[Start of section]

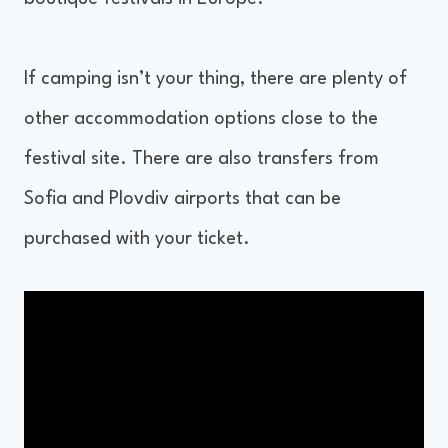
If camping isn’t your thing, there are plenty of
other accommodation options close to the
festival site. There are also transfers from
Sofia and Plovdiv airports that can be
purchased with your ticket.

[End of section]

• [Task directions] For the entries above, transcribe precisely the lines from the one with "festival site. There are also transfers from" through the end, including both.

• [Answer to the exercise]
festival site. There are also transfers from
Sofia and Plovdiv airports that can be
purchased with your ticket.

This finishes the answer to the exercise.